BEGIN

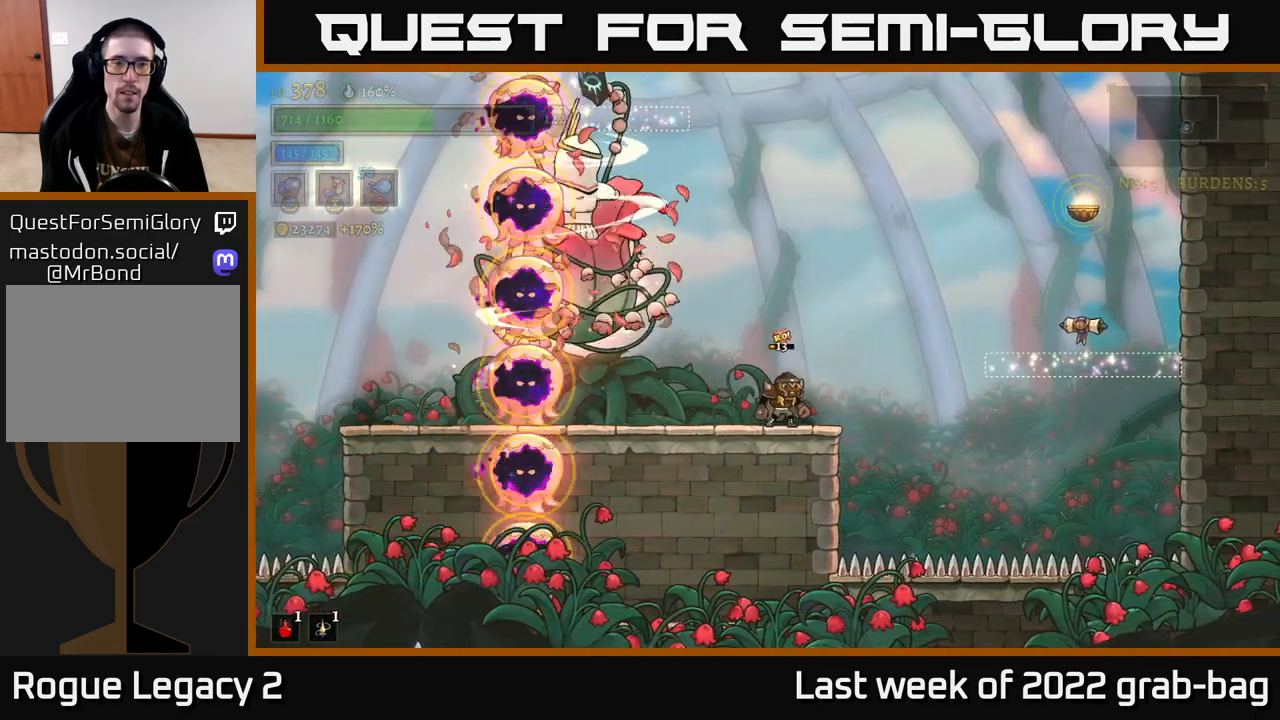
{"dt_ms": 500, "buttons": ["A"], "left_stick": "left", "right_stick": "center", "events": [[117, "left_stick", "right"], [233, "A", "down"], [383, "left_stick", "left"]]}
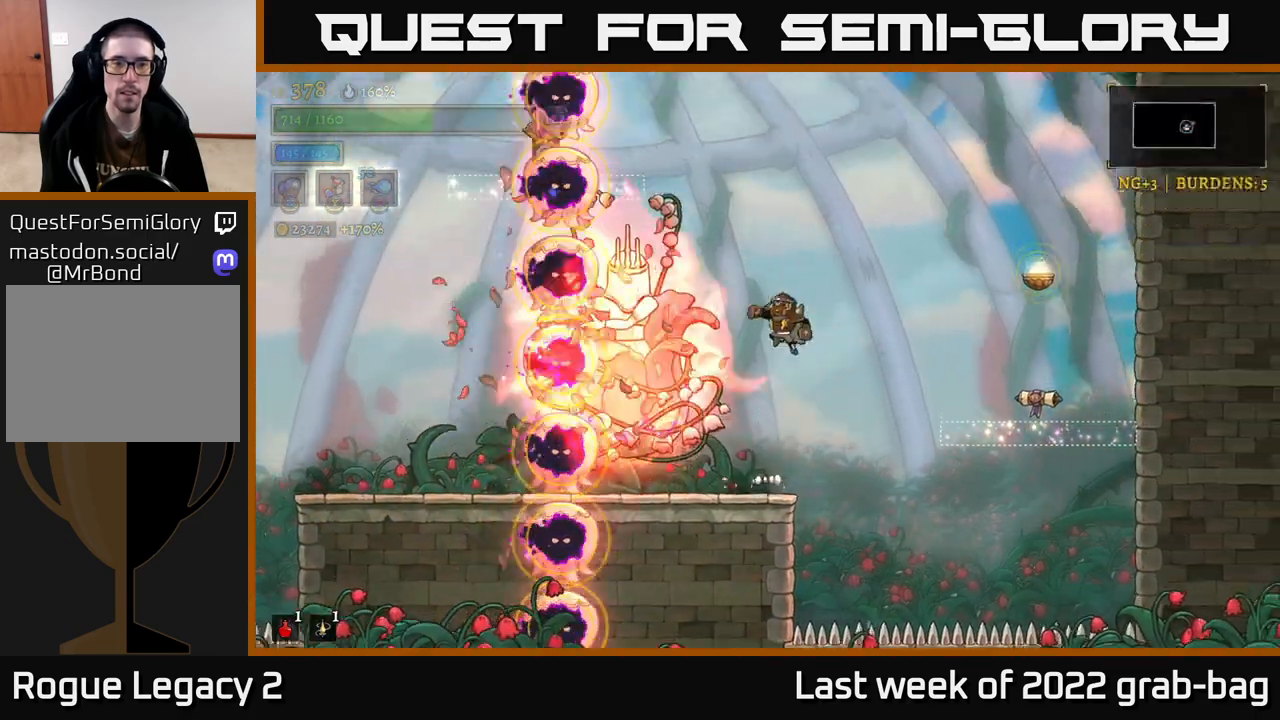
{"dt_ms": 500, "buttons": [], "left_stick": "up", "right_stick": "center", "events": [[200, "left_stick", "up"], [233, "A", "up"], [300, "left_stick", "right"], [483, "left_stick", "up"]]}
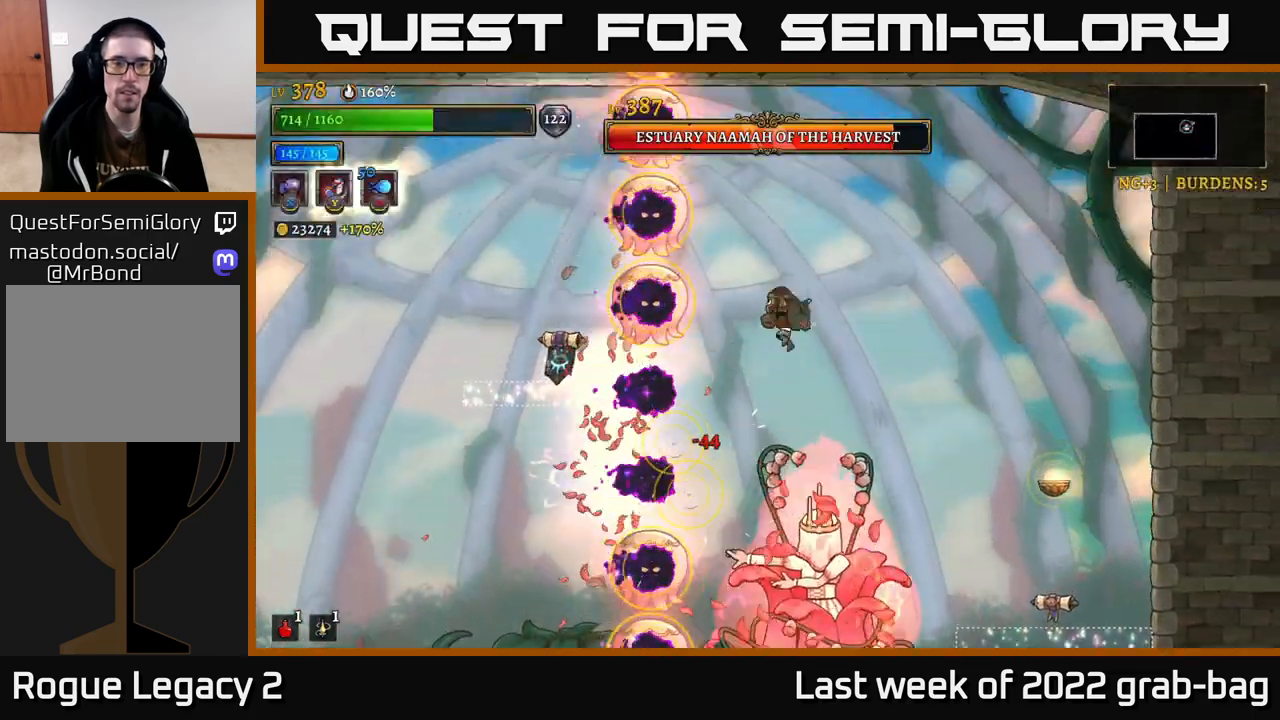
{"dt_ms": 1000, "buttons": ["L2"], "left_stick": "left", "right_stick": "center"}
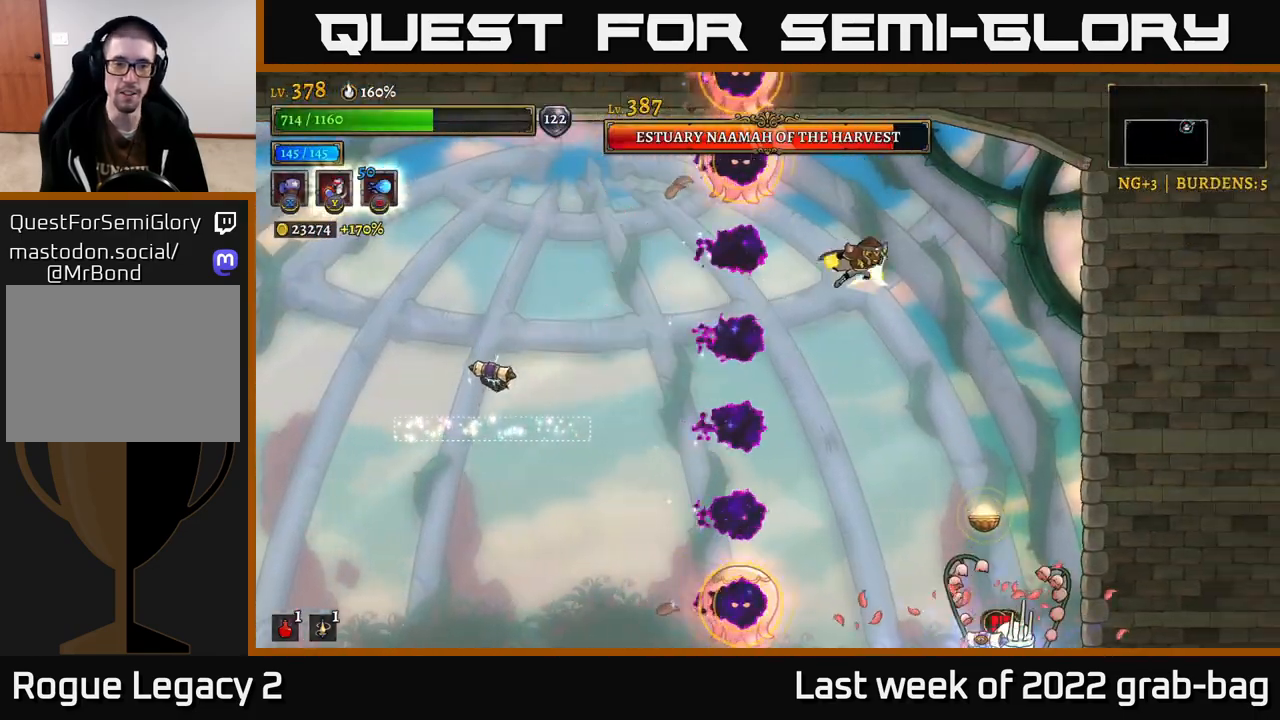
{"dt_ms": 500, "buttons": [], "left_stick": "left", "right_stick": "center", "events": [[383, "L2", "up"]]}
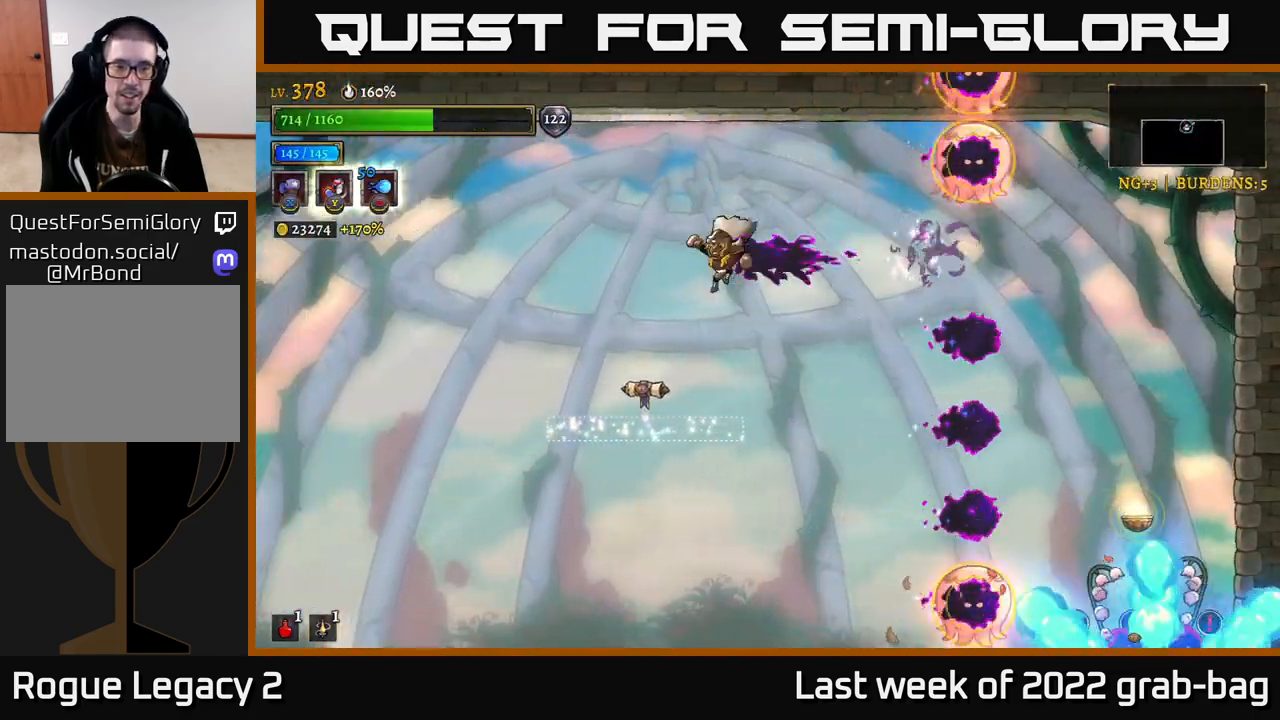
{"dt_ms": 500, "buttons": [], "left_stick": "left", "right_stick": "center", "events": []}
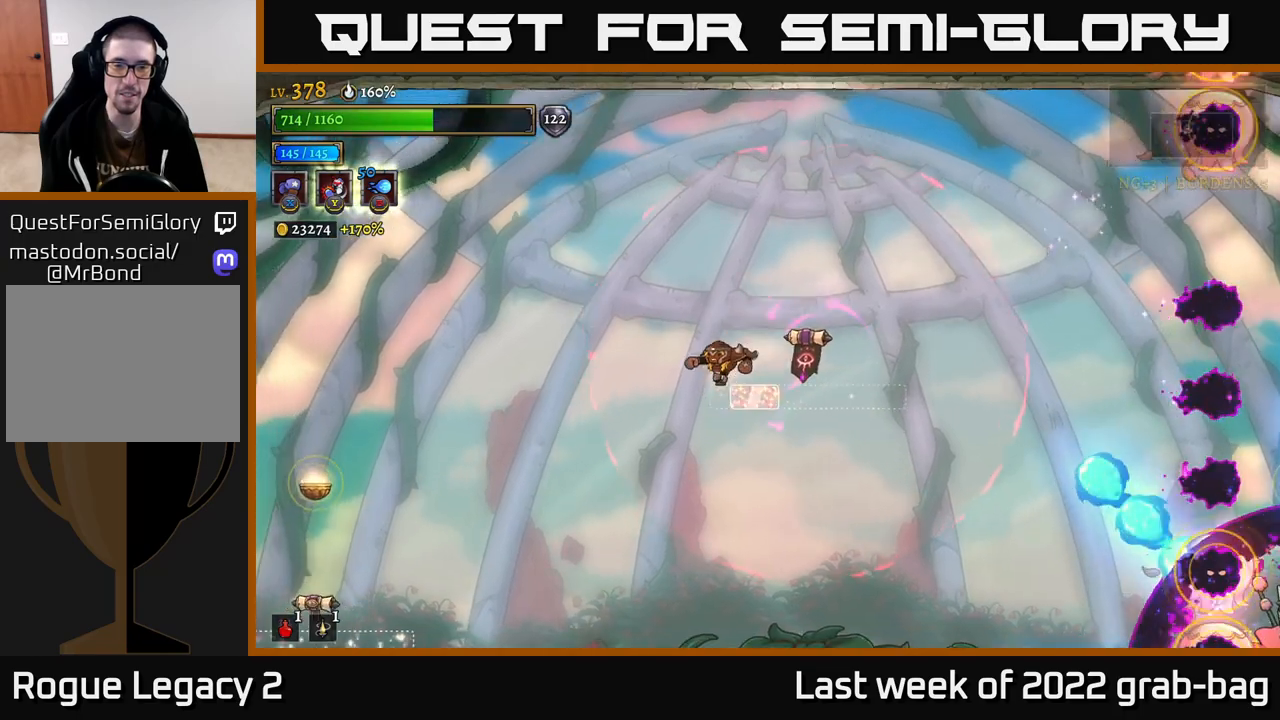
{"dt_ms": 500, "buttons": [], "left_stick": "right", "right_stick": "center", "events": [[450, "left_stick", "center"], [500, "left_stick", "right"]]}
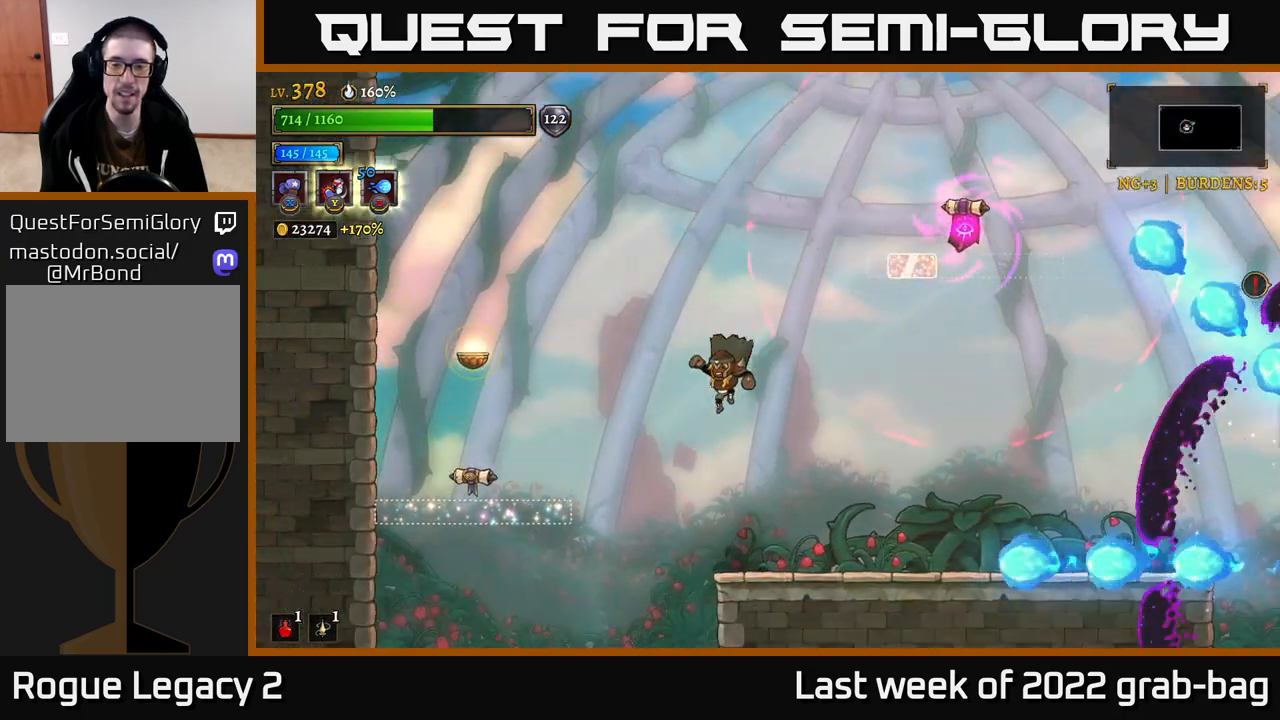
{"dt_ms": 500, "buttons": [], "left_stick": "up-left", "right_stick": "center", "events": [[200, "left_stick", "center"], [333, "left_stick", "up-left"]]}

END

Problem description: Exclude every picture and copy the remaining data exactly.

Your response:
{"dt_ms": 500, "buttons": ["A"], "left_stick": "left", "right_stick": "center", "events": [[117, "left_stick", "right"], [233, "A", "down"], [383, "left_stick", "left"]]}
{"dt_ms": 500, "buttons": [], "left_stick": "up", "right_stick": "center", "events": [[200, "left_stick", "up"], [233, "A", "up"], [300, "left_stick", "right"], [483, "left_stick", "up"]]}
{"dt_ms": 1000, "buttons": ["L2"], "left_stick": "left", "right_stick": "center"}
{"dt_ms": 500, "buttons": [], "left_stick": "left", "right_stick": "center", "events": [[383, "L2", "up"]]}
{"dt_ms": 500, "buttons": [], "left_stick": "left", "right_stick": "center", "events": []}
{"dt_ms": 500, "buttons": [], "left_stick": "right", "right_stick": "center", "events": [[450, "left_stick", "center"], [500, "left_stick", "right"]]}
{"dt_ms": 500, "buttons": [], "left_stick": "up-left", "right_stick": "center", "events": [[200, "left_stick", "center"], [333, "left_stick", "up-left"]]}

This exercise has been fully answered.